Students Unions at different campuses are urging students to be vigilant following growing reports of drink spiking and spiking via injection in bars and nightclubs across parts of Ireland and Britain.
Munster Technological University Kerry’s Student’s Union President, Chris Clifford said they are aware of six students who had their drinks spiked during their Freshers Week.
“It happened in a venue that wasn’t associated with the Students’ Union. They came to us separately with the report,” he said.
On the back of the reports, the Union ran a campaign to raise awareness on the issue by placing lollipops in students’ drinks to show them how easily a drink can be spiked.
“Our first and second years have probably never stepped foot in a nightclub in a normal environment so just to give them the awareness because the last the last thing we want to do is victim blame,” said Mr Clifford.
To date, there have been 198 confirmed reports of drink spiking in September and October across various parts of the UK, plus 24 reports of some form of injection.
Mary Crilly from the Cork Sexual Violence Centre said that while they have seen cases of drinks being spiked with drugs or additional alcohol, they have not seen cases of people being spiked via injection
“It’s just a new way of doing it,” she said.
Ms Crilly urged people to call out peers on unacceptable behaviours such as this if they see it happening.
University College Dublin's union said it has also heard reports from students about potential instances of spiking during the first semester.
As students across the country return to nightlife following the lifting of Covid-19 restrictions, the union issued a number of posts on social media over the bank holiday weekend to highlight the signs of a spiking.
Molly Greenough, UCDSU welfare officer said it is “incredibly disheartening” to see the rise in reported cases of spiking both here and in Britain.
“It is vital to emphasise that the onus never lies on the victim to not be spiked, but rather on the perpetrator to not commit such a heinous crime," she said.
The union added that while it can be a tough conversation to have, it’s important for those in a position of privilege to safely call out peers on unacceptable behaviours when they see them happening.
“We can all play a part in developing a culture of consent, compassion, and community,” added Ms Greenough.
We have all heard the reports of a surge in spiking in Ireland and the UK.— UCD Students' Union (@UCDSU) October 26, 2021
Above all else, we want you to be safe, take a look at our graphic for info on some potential signs of spiking.
See also, HSE guidance if you have been spiked - https://t.co/1swHWW6zME pic.twitter.com/2dIWIIuvjP
Now more than ever, students have to be aware of the dangers of going out and how they can best look out for each other and have the best experience possible, said Niamh Scully, UCDSU’s Gender Equality Campaign Co-ordinator.

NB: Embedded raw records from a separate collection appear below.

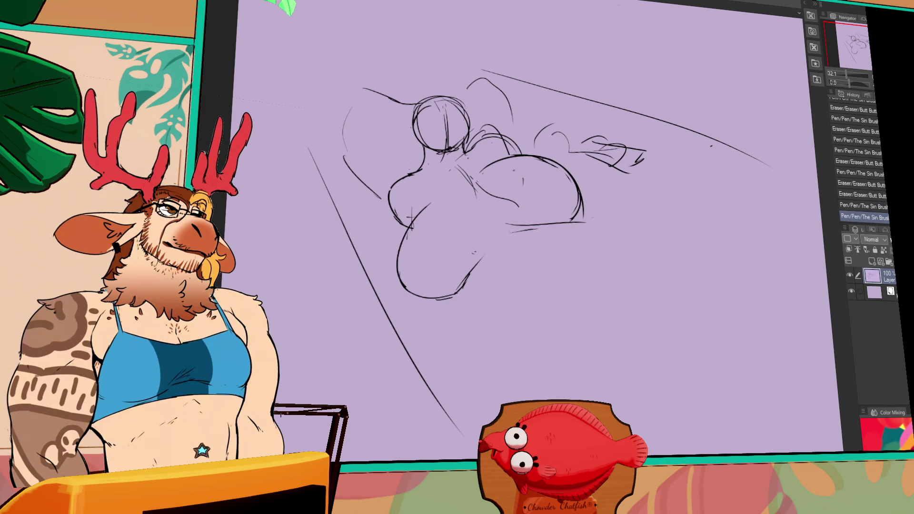
Erase small marks on the left belly and draw a new left belly curve.
mouse_move(484, 190)
mouse_down()
mouse_move(490, 195)
mouse_move(469, 191)
mouse_up()
mouse_move(426, 232)
mouse_down()
mouse_move(419, 224)
mouse_move(416, 234)
mouse_move(419, 221)
mouse_up()
drag(513, 232, 536, 236)
mouse_move(431, 218)
mouse_down()
mouse_move(421, 242)
mouse_move(409, 229)
mouse_move(420, 191)
mouse_move(413, 217)
mouse_up()
mouse_move(431, 188)
mouse_down()
mouse_move(438, 191)
mouse_move(419, 210)
mouse_up()
mouse_move(417, 205)
mouse_down()
mouse_move(424, 195)
mouse_move(389, 252)
mouse_move(390, 225)
mouse_move(386, 267)
mouse_move(406, 294)
mouse_up()
Refine the lower left belly curve, undoing the last stray pen stroke.
mouse_move(396, 235)
mouse_down()
mouse_move(384, 269)
mouse_move(410, 289)
mouse_up()
drag(417, 219, 402, 233)
mouse_move(418, 203)
mouse_down()
mouse_move(401, 225)
mouse_move(410, 208)
mouse_up()
drag(442, 181, 414, 206)
drag(419, 189, 408, 209)
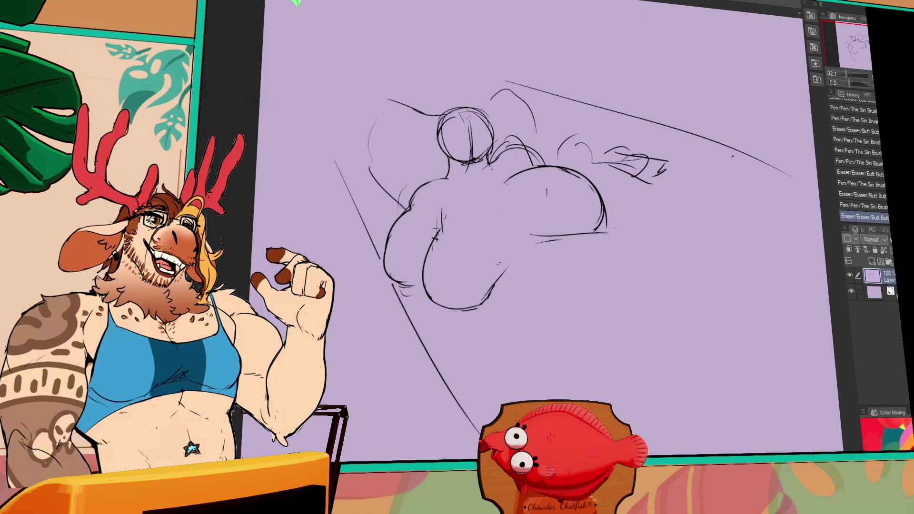
key(ctrl+z)
drag(509, 205, 503, 212)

“There are signs we can look out for if someone has been spiked and knowing these helps us look out for each other and protect victims of these assaults.”
The Union also said that students should consult the HSE guidance if they think that they or a friend have been spiked.
It comes following numerous reports of drink spiking or of injection spiking across Britain over the past two months.
The HSE has said it is “keeping a close eye” on the reopened night-time economy here on the back of those reports.
A number of police forces in Britain say they are conducting investigations into a multitude of ‘injection spiking’ reports and at least three young men have been arrested so far.
In Brighton, it was yesterday confirmed that detectives are investigating six reports of women being injected while on nights out during the past week.
Victims of ‘spiking’ in Ireland have been advised to come forward and report all incidents to local Gardaí.
An Garda Síochána said it is not in a position to verify the contents of the highlighted social media activity and has not recorded any incidents of this nature at this time.
Gardaí said advice on drink spiking and related public health issues are a matter for the HSE and advice can be found on hse.ie.
Any incident of this type of crime including those with evidence to suggest a link with ‘spiking’ will be investigated by either local Gardaí supported by or attached to Divisional Proactive Services Units.
Details of how to report can be found on garda.ie.